L’indemnité d’éviction, vue des deux côtés
La réponse, côté bailleur
Sauf juste motif... Il faut savoir que le bailleur peut refuser le renouvellement du bail commercial sans être tenu au versement d’une indemnité s’il justifie d’un motif grave et légitime à l’encontre du locataire, ou s’il est établi que l’immeuble doit être démoli pour insalubrité (reconnue par l’autorité administrative), ou s’il est établi qu’il ne peut plus être occupé sans danger en raison de son état.
Un préjudice à compenser... À défaut de pouvoir opposer un motif légal l’en exonérant, un bailleur qui refuse de renouveler le bail commercial de son locataire est tenu de lui verser une indemnité dite « d’éviction ».

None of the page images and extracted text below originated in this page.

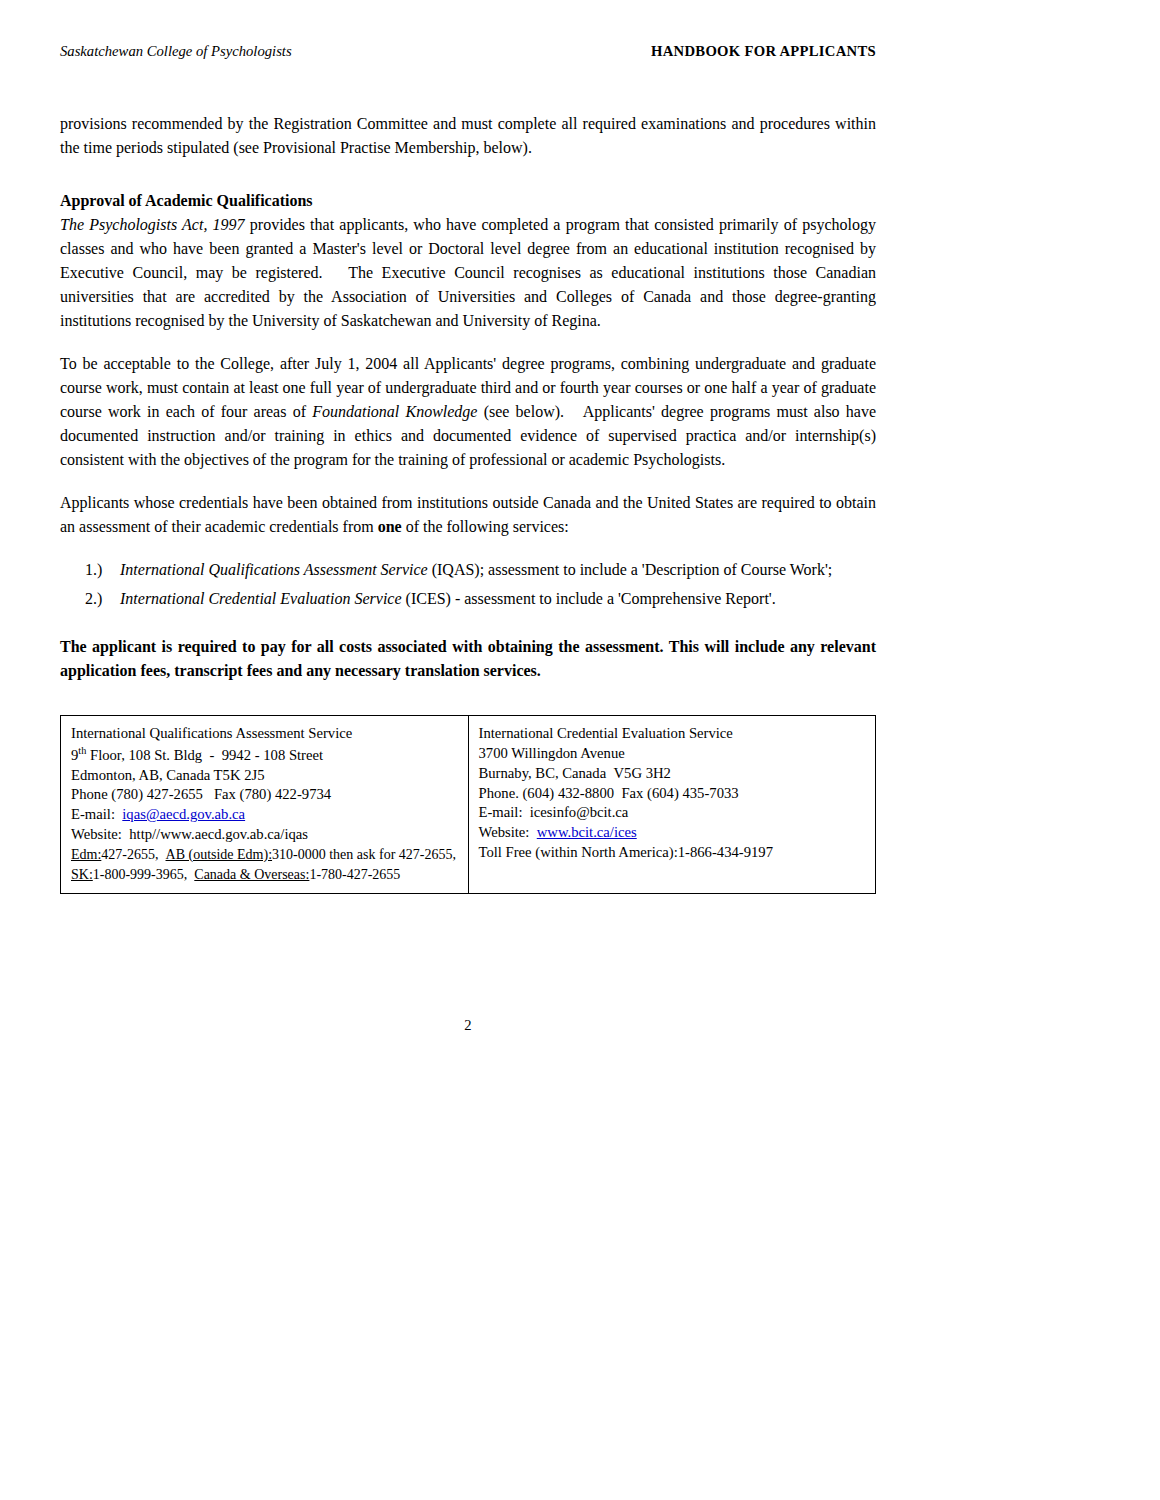Saskatchewan College of Psychologists HANDBOOK FOR APPLICANTS
provisions recommended by the Registration Committee and must complete all required examinations and procedures within the time periods stipulated (see Provisional Practise Membership, below).
Approval of Academic Qualifications
The Psychologists Act, 1997 provides that applicants, who have completed a program that consisted primarily of psychology classes and who have been granted a Master's level or Doctoral level degree from an educational institution recognised by Executive Council, may be registered. The Executive Council recognises as educational institutions those Canadian universities that are accredited by the Association of Universities and Colleges of Canada and those degree-granting institutions recognised by the University of Saskatchewan and University of Regina.
To be acceptable to the College, after July 1, 2004 all Applicants' degree programs, combining undergraduate and graduate course work, must contain at least one full year of undergraduate third and or fourth year courses or one half a year of graduate course work in each of four areas of Foundational Knowledge (see below). Applicants' degree programs must also have documented instruction and/or training in ethics and documented evidence of supervised practica and/or internship(s) consistent with the objectives of the program for the training of professional or academic Psychologists.
Applicants whose credentials have been obtained from institutions outside Canada and the United States are required to obtain an assessment of their academic credentials from one of the following services:
International Qualifications Assessment Service (IQAS); assessment to include a 'Description of Course Work';
International Credential Evaluation Service (ICES) - assessment to include a 'Comprehensive Report'.
The applicant is required to pay for all costs associated with obtaining the assessment. This will include any relevant application fees, transcript fees and any necessary translation services.
| International Qualifications Assessment Service 9 th Floor, 108 St. Bldg - 9942 - 108 Street Edmonton, AB, Canada T5K 2J5 Phone (780) 427-2655 Fax (780) 422-9734 E-mail: iqas@aecd.gov.ab.ca Website: http//www.aecd.gov.ab.ca/iqas Edm: 427-2655, AB (outside Edm): 310-0000 then ask for 427-2655, SK: 1-800-999-3965, Canada & Overseas: 1-780-427-2655 | International Credential Evaluation Service 3700 Willingdon Avenue Burnaby, BC, Canada V5G 3H2 Phone. (604) 432-8800 Fax (604) 435-7033 E-mail: icesinfo@bcit.ca Website: www.bcit.ca/ices Toll Free (within North America):1-866-434-9197 |
2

Montant de l’indemnité ? Il est égal au préjudice causé par le défaut de renouvellement du bail. Le Code de commerce précise, à cet égard, que l’indemnité comprend notamment la valeur marchande du fonds de commerce, déterminée suivant les usages de la profession, augmentée éventuellement des frais normaux de déménagement et de réinstallation, ainsi que les frais et droits de mutation à payer pour un fonds de même valeur, sauf dans le cas où le propriétaire fait la preuve que le préjudice est moindre.

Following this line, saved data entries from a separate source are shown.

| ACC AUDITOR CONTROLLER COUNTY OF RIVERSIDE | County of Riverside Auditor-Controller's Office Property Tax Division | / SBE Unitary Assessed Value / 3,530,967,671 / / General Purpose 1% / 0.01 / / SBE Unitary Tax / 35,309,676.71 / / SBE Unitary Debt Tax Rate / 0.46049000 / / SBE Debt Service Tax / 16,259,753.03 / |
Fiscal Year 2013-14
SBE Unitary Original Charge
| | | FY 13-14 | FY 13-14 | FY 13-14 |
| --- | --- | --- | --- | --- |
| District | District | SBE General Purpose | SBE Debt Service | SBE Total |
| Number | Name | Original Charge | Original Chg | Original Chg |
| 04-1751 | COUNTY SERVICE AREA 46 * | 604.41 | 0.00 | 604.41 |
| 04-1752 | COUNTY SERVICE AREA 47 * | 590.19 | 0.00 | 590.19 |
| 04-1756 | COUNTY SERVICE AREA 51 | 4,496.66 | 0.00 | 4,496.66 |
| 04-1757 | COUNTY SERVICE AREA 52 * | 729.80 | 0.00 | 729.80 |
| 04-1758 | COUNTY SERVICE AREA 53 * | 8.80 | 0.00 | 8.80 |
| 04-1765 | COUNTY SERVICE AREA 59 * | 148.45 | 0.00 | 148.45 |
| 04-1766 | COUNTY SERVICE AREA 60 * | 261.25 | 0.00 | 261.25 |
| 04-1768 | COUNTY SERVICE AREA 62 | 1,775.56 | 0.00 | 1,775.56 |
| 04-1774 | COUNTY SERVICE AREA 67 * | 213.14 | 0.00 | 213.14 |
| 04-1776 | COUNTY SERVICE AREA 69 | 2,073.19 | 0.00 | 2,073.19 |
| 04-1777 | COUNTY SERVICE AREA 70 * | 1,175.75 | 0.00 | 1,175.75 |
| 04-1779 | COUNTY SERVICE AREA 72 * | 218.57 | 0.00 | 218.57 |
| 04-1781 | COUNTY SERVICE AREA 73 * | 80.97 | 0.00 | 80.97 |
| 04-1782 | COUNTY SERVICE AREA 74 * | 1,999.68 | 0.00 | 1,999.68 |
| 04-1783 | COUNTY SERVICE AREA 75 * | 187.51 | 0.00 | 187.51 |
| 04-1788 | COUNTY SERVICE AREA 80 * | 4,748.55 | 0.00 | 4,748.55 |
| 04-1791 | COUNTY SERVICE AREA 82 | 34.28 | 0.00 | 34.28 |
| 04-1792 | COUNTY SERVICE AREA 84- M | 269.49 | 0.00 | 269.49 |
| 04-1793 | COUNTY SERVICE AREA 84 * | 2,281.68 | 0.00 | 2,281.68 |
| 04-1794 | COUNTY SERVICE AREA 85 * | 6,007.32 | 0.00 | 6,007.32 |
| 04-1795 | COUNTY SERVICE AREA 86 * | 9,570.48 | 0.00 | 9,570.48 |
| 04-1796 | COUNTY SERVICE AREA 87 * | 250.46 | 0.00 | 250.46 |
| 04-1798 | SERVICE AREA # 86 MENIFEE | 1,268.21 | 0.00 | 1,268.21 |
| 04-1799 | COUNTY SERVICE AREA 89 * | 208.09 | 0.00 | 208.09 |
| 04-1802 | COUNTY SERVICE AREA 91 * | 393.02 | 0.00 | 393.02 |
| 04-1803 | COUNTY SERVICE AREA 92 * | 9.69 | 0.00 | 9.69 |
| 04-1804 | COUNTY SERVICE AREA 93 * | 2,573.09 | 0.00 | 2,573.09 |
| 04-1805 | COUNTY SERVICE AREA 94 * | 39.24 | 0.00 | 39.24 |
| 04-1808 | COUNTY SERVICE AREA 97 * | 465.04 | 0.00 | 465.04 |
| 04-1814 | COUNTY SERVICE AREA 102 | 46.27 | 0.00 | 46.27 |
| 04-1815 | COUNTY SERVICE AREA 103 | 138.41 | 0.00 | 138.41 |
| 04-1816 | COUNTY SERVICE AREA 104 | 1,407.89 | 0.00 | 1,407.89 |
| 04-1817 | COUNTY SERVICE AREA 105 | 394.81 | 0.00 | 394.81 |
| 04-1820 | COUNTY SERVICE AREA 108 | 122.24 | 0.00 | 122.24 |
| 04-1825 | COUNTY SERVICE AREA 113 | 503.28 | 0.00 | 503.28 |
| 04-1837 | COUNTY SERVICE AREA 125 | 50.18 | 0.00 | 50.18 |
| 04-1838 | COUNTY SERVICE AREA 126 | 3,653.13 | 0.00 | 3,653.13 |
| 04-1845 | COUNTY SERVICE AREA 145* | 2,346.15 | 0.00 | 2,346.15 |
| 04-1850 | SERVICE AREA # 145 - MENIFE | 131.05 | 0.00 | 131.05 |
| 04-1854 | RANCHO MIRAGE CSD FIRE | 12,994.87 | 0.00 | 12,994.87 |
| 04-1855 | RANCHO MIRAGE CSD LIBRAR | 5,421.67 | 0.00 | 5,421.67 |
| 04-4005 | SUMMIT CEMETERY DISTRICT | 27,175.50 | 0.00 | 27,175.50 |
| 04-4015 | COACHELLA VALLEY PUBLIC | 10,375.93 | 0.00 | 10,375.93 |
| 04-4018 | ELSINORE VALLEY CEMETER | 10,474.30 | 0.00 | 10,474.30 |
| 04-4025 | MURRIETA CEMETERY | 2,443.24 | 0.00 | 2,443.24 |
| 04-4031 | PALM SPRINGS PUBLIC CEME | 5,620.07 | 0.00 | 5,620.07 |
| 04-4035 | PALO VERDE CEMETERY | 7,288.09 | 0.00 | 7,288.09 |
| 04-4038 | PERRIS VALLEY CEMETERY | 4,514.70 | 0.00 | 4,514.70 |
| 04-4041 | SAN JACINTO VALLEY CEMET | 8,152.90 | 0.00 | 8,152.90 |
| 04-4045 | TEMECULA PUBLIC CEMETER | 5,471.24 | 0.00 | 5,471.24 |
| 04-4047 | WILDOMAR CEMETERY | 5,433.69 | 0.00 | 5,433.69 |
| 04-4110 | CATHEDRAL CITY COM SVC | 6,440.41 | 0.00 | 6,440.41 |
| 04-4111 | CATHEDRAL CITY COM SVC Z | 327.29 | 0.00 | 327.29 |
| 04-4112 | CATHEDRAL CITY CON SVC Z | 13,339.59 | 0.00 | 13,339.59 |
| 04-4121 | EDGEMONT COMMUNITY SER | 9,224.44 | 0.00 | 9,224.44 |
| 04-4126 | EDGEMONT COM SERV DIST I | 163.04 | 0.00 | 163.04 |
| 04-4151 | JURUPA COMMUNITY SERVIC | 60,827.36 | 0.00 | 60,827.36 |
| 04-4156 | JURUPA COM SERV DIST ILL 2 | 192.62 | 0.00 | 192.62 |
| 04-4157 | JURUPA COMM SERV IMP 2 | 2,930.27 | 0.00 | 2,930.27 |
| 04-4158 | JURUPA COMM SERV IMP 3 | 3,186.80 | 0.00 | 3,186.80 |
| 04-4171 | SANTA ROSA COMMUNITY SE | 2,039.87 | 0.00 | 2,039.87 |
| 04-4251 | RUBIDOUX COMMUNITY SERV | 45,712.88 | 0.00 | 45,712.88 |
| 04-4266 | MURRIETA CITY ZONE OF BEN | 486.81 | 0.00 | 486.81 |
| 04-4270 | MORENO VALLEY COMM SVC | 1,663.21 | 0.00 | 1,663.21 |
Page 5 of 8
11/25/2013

Déductible ? Pour savoir si l’indemnité d’éviction versée est ou non déductible, il faut rechercher les raisons du refus de renouvellement du bail. Ainsi, lorsque ce refus est motivé par la volonté et la perspective de conserver ou d’améliorer un revenu, l’indemnité versée est, en principe, déductible. Si l’indemnité constitue une dépense personnelle ou engagée en vue de réaliser un gain en capital, elle ne sera, en principe, pas déductible.
Exemples. La jurisprudence a eu l’occasion de préciser que si le bailleur reprend la disposition de ses locaux pour les relouer dans des conditions financières plus avantageuses, les sommes versées au locataire au titre de son éviction pourront être considérées comme des charges déductibles de ses recettes imposables. À l’inverse, si le bailleur reprend la disposition de son local, par exemple pour le vendre libre de toute occupation, l’indemnité d’éviction versée au locataire ne sera pas déductible.
Conseil. La déduction de l’indemnité pourra être refusée par l’administration fiscale si celle-ci est en mesure d’établir que l’indemnité est dépourvue de contrepartie, qu’elle a une contrepartie dépourvue d’intérêt pour le bailleur, ou que la rémunération de cette contrepartie est excessive.
La réponse, côté locataire
Une perte compensée. Là où il a droit à une indemnité à la suite d’un refus de renouvellement de son bail, elle est versée en vue de compenser le préjudice subi du fait de son éviction. Elle permet ainsi une compensation de coûts et frais liés à la résiliation du bail (manque à gagner, frais de réinstallation, coût d’un déménagement, etc.) et la contrepartie d’une perte d’éléments d’actif immobilisé (droit au bail, notamment).
Imposable ! Puisqu’elle est versée en vue de compenser une perte d’actif ou de couvrir divers frais liés au déménagement et à la réinstallation du locataire dans de nouveaux locaux, cette indemnité est imposable. La fraction de l’indemnité destinée à compenser la perte d’un actif suit le régime fiscal des plus-values professionnelles, cette perte étant assimilée à un prix de cession. La fraction de l’indemnité destinée à couvrir les frais de réinstallation, de déménagement, ou encore le manque à gagner, constitue, quant à elle, un profit imposable dans les conditions de droit commun.